Двое из троих оставшихся кутали головы в капюшоны плащей с вышитыми весами и мечом, знаком магистратуры Тотемонда, а вьющиеся, короткие рыжие бородки указывали на коренных жителей юга магистратуры. Высокие шлемы с гребнями, трехчетвертные доспехи и тяжелые палаши выдавали рейтаров, наемников, с самой войны входящих в доверенные части префекта.
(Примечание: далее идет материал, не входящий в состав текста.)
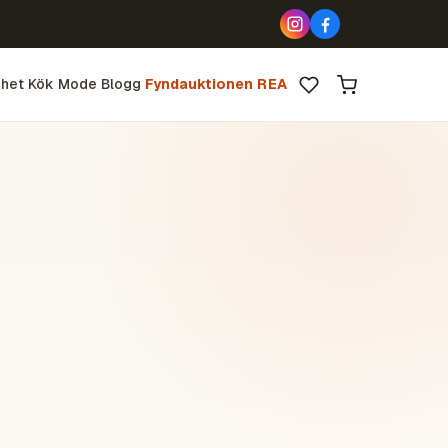
het
Kök
Mode
Blogg
Fyndauktionen
REA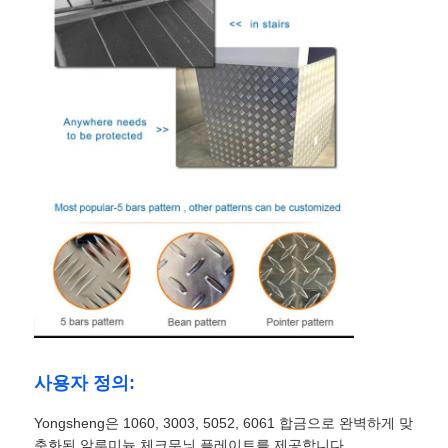
사용자 정의:
Yongsheng은 1060, 3003, 5052, 6061 합금으로 완벽하게 맞
춤화된 알루미늄 체크무늬 플레이트를 제공합니다.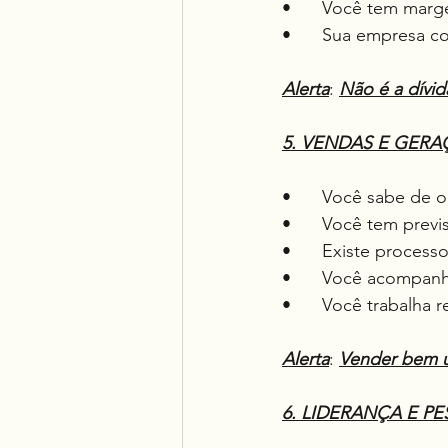
•	Você tem mar
•	Sua empresa c
Alerta
: 
Não é a dívi
5. VENDAS E GERA
•	Você sabe de 
•	Você tem previ
•	Existe proces
•	Você acompanh
•	Você trabalha
Alerta
: 
Vender bem u
6. LIDERANÇA E P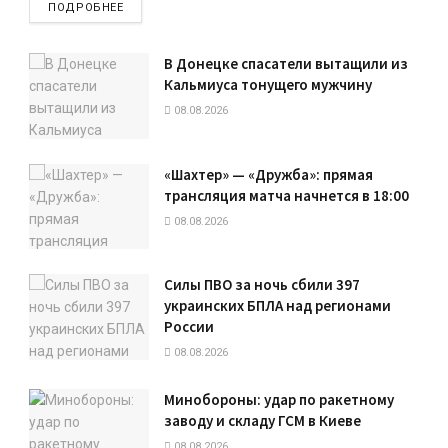
ПОДРОБНЕЕ
В Донецке спасатели вытащили из
Кальмиуса тонущего мужчину
08.08.2026
«Шахтер» — «Дружба»: прямая
трансляция матча начнется в 18:00
08.08.2026
Силы ПВО за ночь сбили 397
украинских БПЛА над регионами
России
08.08.2026
Минобороны: удар по ракетному
заводу и складу ГСМ в Киеве
08.08.2026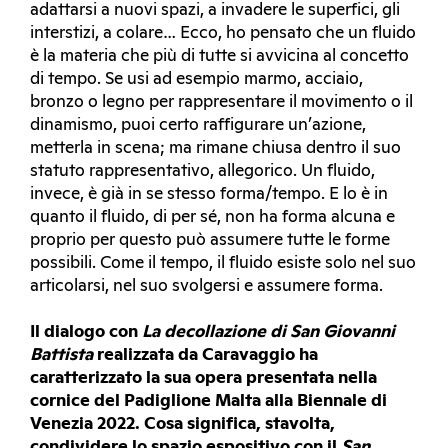
adattarsi a nuovi spazi, a invadere le superfici, gli
interstizi, a colare… Ecco, ho pensato che un fluido
è la materia che più di tutte si avvicina al concetto
di tempo. Se usi ad esempio marmo, acciaio,
bronzo o legno per rappresentare il movimento o il
dinamismo, puoi certo raffigurare un’azione,
metterla in scena; ma rimane chiusa dentro il suo
statuto rappresentativo, allegorico. Un fluido,
invece, è già in se stesso forma/tempo. E lo è in
quanto il fluido, di per sé, non ha forma alcuna e
proprio per questo può assumere tutte le forme
possibili. Come il tempo, il fluido esiste solo nel suo
articolarsi, nel suo svolgersi e assumere forma.
Il dialogo con
La decollazione di San Giovanni
Battista
realizzata da Caravaggio ha
caratterizzato la sua opera presentata nella
cornice del Padiglione Malta alla Biennale di
Venezia 2022. Cosa significa, stavolta,
condividere lo spazio espositivo con il
San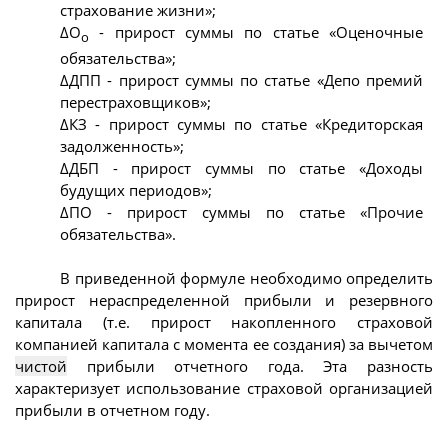
страхование жизни»;
ΔО
- прирост суммы по статье «Оценочные
о
обязательства»;
ΔДПП - прирост суммы по статье «Депо премий
перестраховщиков»;
ΔКЗ - прирост суммы по статье «Кредиторская
задолженность»;
ΔДБП - прирост суммы по статье «Доходы
будущих периодов»;
ΔПО - прирост суммы по статье «Прочие
обязательства».
В приведенной формуле необходимо определить
прирост нераспределенной прибыли и резервного
капитала (т.е. прирост накопленного страховой
компанией капитала с момента ее создания) за вычетом
чистой
прибыли отчетного года. Эта разность
характеризует использование страховой организацией
прибыли в отчетном году.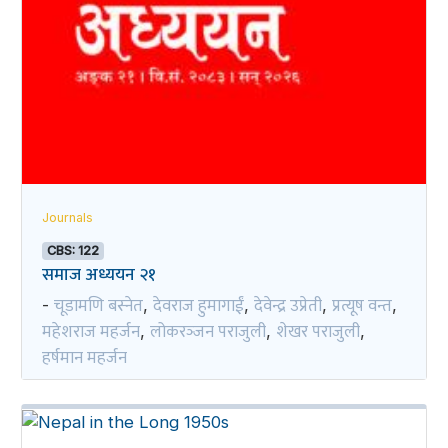
Journals
CBS: 122
समाज अध्ययन २१
चूडामणि बस्नेत
देवराज हुमागाईं
देवेन्द्र उप्रेती
प्रत्यूष वन्त
-
,
,
,
,
महेशराज महर्जन
लोकरञ्‍जन पराजुली
शेखर पराजुली
,
,
,
हर्षमान महर्जन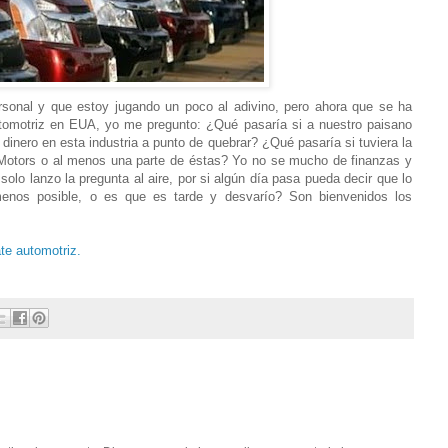
rsonal y que estoy jugando un poco al adivino, pero ahora que se ha
automotriz en EUA, yo me pregunto: ¿Qué pasaría si a nuestro paisano
u dinero en esta industria a punto de quebrar? ¿Qué pasaría si tuviera la
l Motors o al menos una parte de éstas? Yo no se mucho de finanzas y
solo lanzo la pregunta al aire, por si algún día pasa pueda decir que lo
menos posible, o es que es tarde y desvarío? Son bienvenidos los
te automotriz.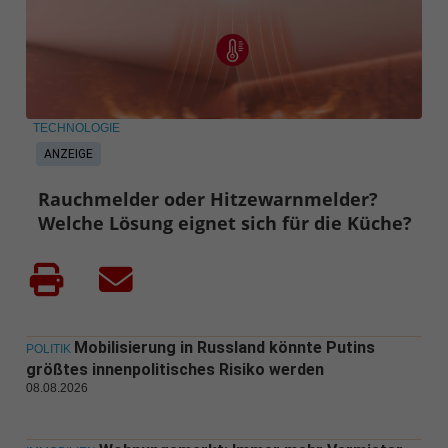
TECHNOLOGIE
ANZEIGE
Rauchmelder oder Hitzewarnmelder?
Welche Lösung eignet sich für die Küche?
Mobilisierung in Russland könnte Putins
POLITIK
größtes innenpolitisches Risiko werden
08.08.2026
К седлам были приторочены, спрятанные в промасленные кожаные чехлы, уже не редкие в магистратурах аркебузы [8]8
  В данном случае под аркебузой понимается одно из первых фитильных ружей. – Прим. автора.


[Закрыть]
.

А последний закутался в плащ полностью, натянув капюшон на самый кончик носа. Кто он и откуда, невозможно было понять, из-под плаща виднелся лишь меч, закрепленный на удивление небрежно, колотящий своим весом по тощей ляжке, туго обтянутой кожей лосин.

Тявкнула было вдогонку та самая шавка, только-только вывернувшаяся прочь из-под разбивающих дорогу копыт. Последний из скачущих развернулся, отклонившись, повис на широкой конской спине. Как степняк успел выдернуть лук из саадака, уже снаряженный, да наложить стрелу, староста не заметил. Собачонка взвизгнула, заплакала на пару мгновений, по-детски, жалобно. Староста покачал головой, насупив густые брови, и, выпрямившись, смотрел вслед уносящимся коням, несшим своих всадников туда, где за почти сплошной стеной дождя уже и не видно было начала недалеких предгорьев. Сплюнул, стряхнул ладонью с лица воду, развернулся к своим и думать забыл о всадниках с нашитыми весами и мечом и о том, что назад они могут и не вернуться. А зря.